The second of the two big climbs on the Round is from Honister Pass to Grey Knotts. A leisurely hike up and now the bulk of the hard graft for the day was done. Brandreth followed Grey Knotts, then it was an interesting contour around to Base Brown. Running from Base Brown over to Green Gable you can truly appreciate the scale and beauty of the round, taking in all the peaks that you have summitted earlier in the day.
The pull up to Great Gable, the Greatest of Gables, was a bit of struggle – I checked on the football scores as a distraction whilst Allen started to show the first signs of tired legs. But we knew there wasn’t much to go now so we powered on up to the summit. We stood atop Great Gable, taking in our surroundings as the light softened with the setting of the sun. The descent was eventful to say the least: a couple of falls and some skids down the scree. Then we booted a rock down the hill (accidentally), which nearly resulted in the decapitation of an old lady… thankfully we’re as prolific as Darwin Nunez from six yards out.

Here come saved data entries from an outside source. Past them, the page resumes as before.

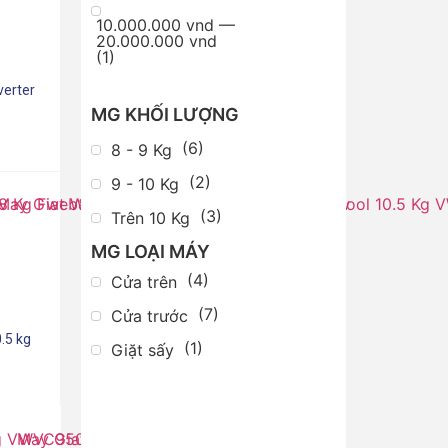
10.000.000 vnd —
20.000.000 vnd
(
1
)
verter
MG KHỐI LƯỢNG
(
6
)
8 - 9 Kg
(
2
)
9 - 10 Kg
(
3
)
Trên 10 Kg
MG LOẠI MÁY
(
4
)
Cửa trên
(
7
)
Cửa trước
.5 kg
(
1
)
Giặt sấy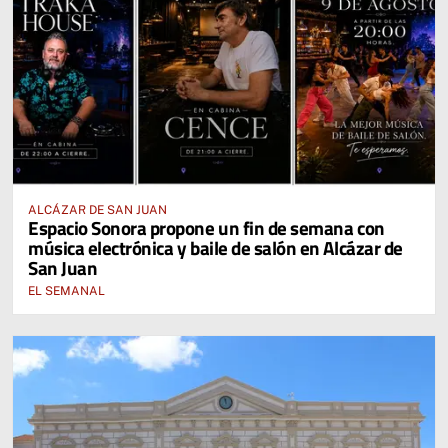
ALCÁZAR DE SAN JUAN
Espacio Sonora propone un fin de semana con
música electrónica y baile de salón en Alcázar de
San Juan
EL SEMANAL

Off Great Gable and the final ascent up Kirk Fell. Big Kirk always comes with false promises – false summit after false summit made for a demoralising final climb. At the eventual actual summit we pleaded with some hikers for them to lend us some Bombay Bad Boys that they were cooking up, but sadly our bargaining skills weren’t up to scratch. What lay next had been at the back of our minds all day and in all honesty for most of the week. Kirk Fell nose protrudes over Wasdale Head – its grassy slopes can be as steep as 50% and the descent down was sure to mash our already tired legs. The taste of the finish line and a pint in the Wasdale Head Inn gave us renewed strength though, and we flew down the nose and out like a neon-coloured snot rocket to Wasdale Head. We had to pass Wasdale Head Inn to return to St Olaf’s Church, which was a cruel way to finish and arguably the toughest part of the Round!

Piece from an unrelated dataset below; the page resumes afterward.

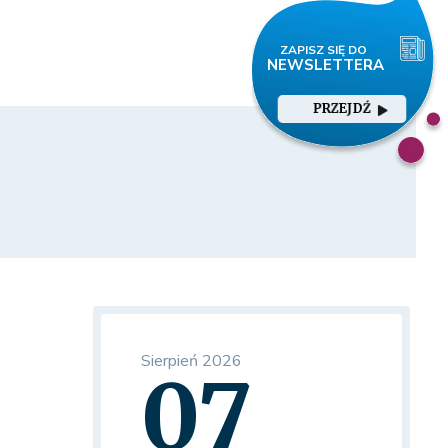
PRZEJDŹ
Sierpień 2026
07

We touched the memorial plaque at St Olaf’s church seven hours and 19 minutes after starting. It was Allen and my first official round completed in the Lakes and what a round it was – a beautiful mix of all things great about running in the Lakes: steep grassy slopes, boulder fields, gnarly contours, scree slopes, bogs and the like. All-in-all a mega day out and I can highly recommend it to anyone wanting to experience the Lakes or use as training for bigger runs such as the Bob Graham Round.
There was one last challenge that remained – changing a flat tyre in the middle of nowhere as we tried to make our way home. All our ultra training definitely helped in making that journey back, and in hindsight it was quite a funny way to end the day.